Natalie-Claire Lyda, Junior League of Atlanta

Natalie-Claire Lyda, Junior League of Atlanta

By Natalie-Claire Woods Lyda, Editor, Peachtree Papers, The Junior League of Atlanta, Inc.

The United States Constitution provides that an attorney will be provided to those who cannot afford representation; nevertheless, this is only for criminal cases- leaving an enormous gap in representation for civil cases. Nearly half of all civil cases are represented pro se (where the parties represent themselves). Of those cases, there is a 75% failure rate for self-representation. The Constitution also declares that Americans have the right to Equal Justice Under the Law. The only problem is that justice isn’t equal when you’re an immigrant who is denied the right to an attorney while being detained in customs. Justice isn’t equal when you’re a Native American protecting your sovereign land and being assaulted and detained without an attorney. There are practically no rights to counsel for almost every type of civil case. This means a loving parent cannot afford competent representation in court to retain custody of their children. Victims of domestic violence don’t know their options when it comes to fleeing their abuser and finding sanctuary.  Underrepresented people in the USA do not have an attorney on speed dial to help them on a moment’s notice.

The problem also exists on a global scale. The United Nations Global Goal 16 promotes access to justice as a critical part of sustainable development of peaceful and inclusive societies, yet little is being done to implement this immediately within the communities that need it the most: socioeconomically disadvantaged women and children, those with disabilities, LGBTQAI+ identifiers and ethnic/religious minorities.

Fortunately, the United States is addressing these right to counsel issues across various practice areas. In Mississippi, they are not only tackling the issue the right to counsel, but underpaid and under-resourced counsel within the child welfare system. In Alabama, a teen wanted to exit the foster system and move in with a willing family member; however, they were unable to because they did not have the requisite appointed attorney serving as a court appointed. Virginia is addressing the ability to label an addict a “habitual drunkard” without the individual in question having representation. San Francisco codified the right to counsel for eviction cases, and the rest of the country seems to be following suit.

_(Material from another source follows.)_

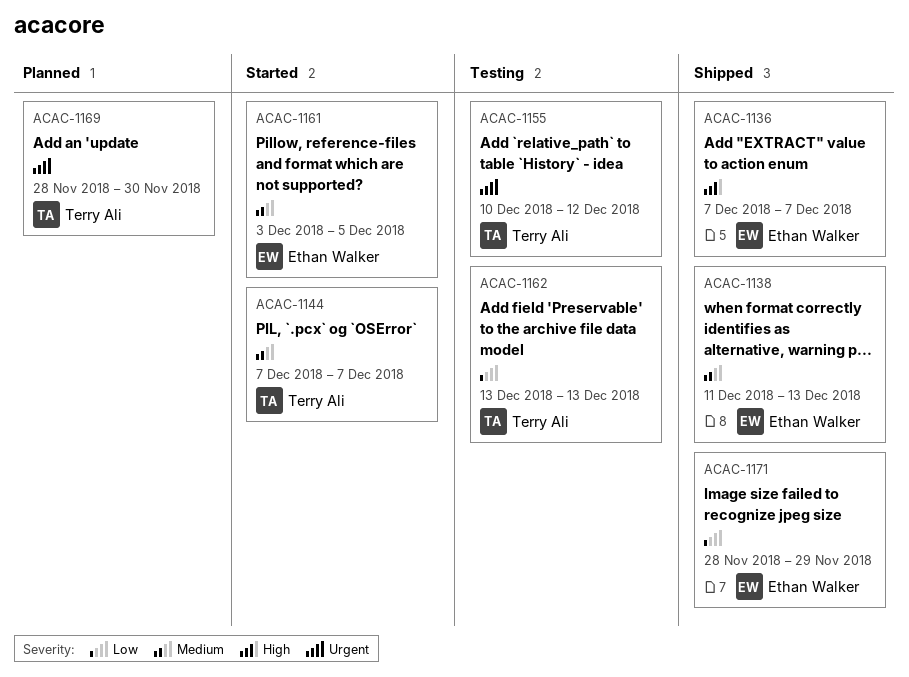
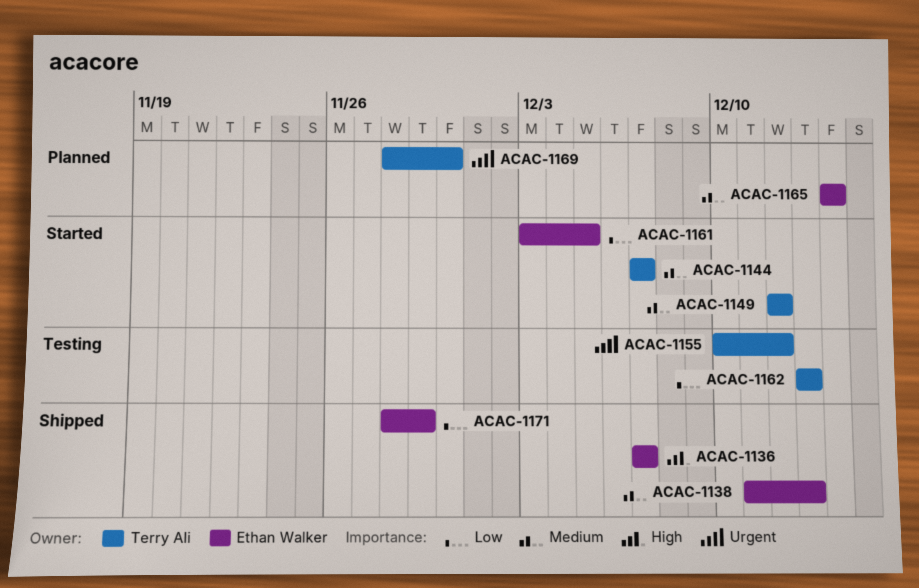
ACAC-1149: none -> present
ACAC-1161, priority: Medium -> Low
ACAC-1165: none -> present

Here in Atlanta, Access to Justice and the Civil Right to Counsel are issues that The Junior League of Atlanta, Inc. considers so important that we gifted over a third of our Centennial Gift in April of 2017 to the issue. The grant funds the Generational Poverty Law project of the Atlanta Legal Aid Society, Georgia Heirs Property Law Center and Pro Bono Partnership of Atlanta with the goal of “creating a national model for providing holistic legal services to multi-generational families.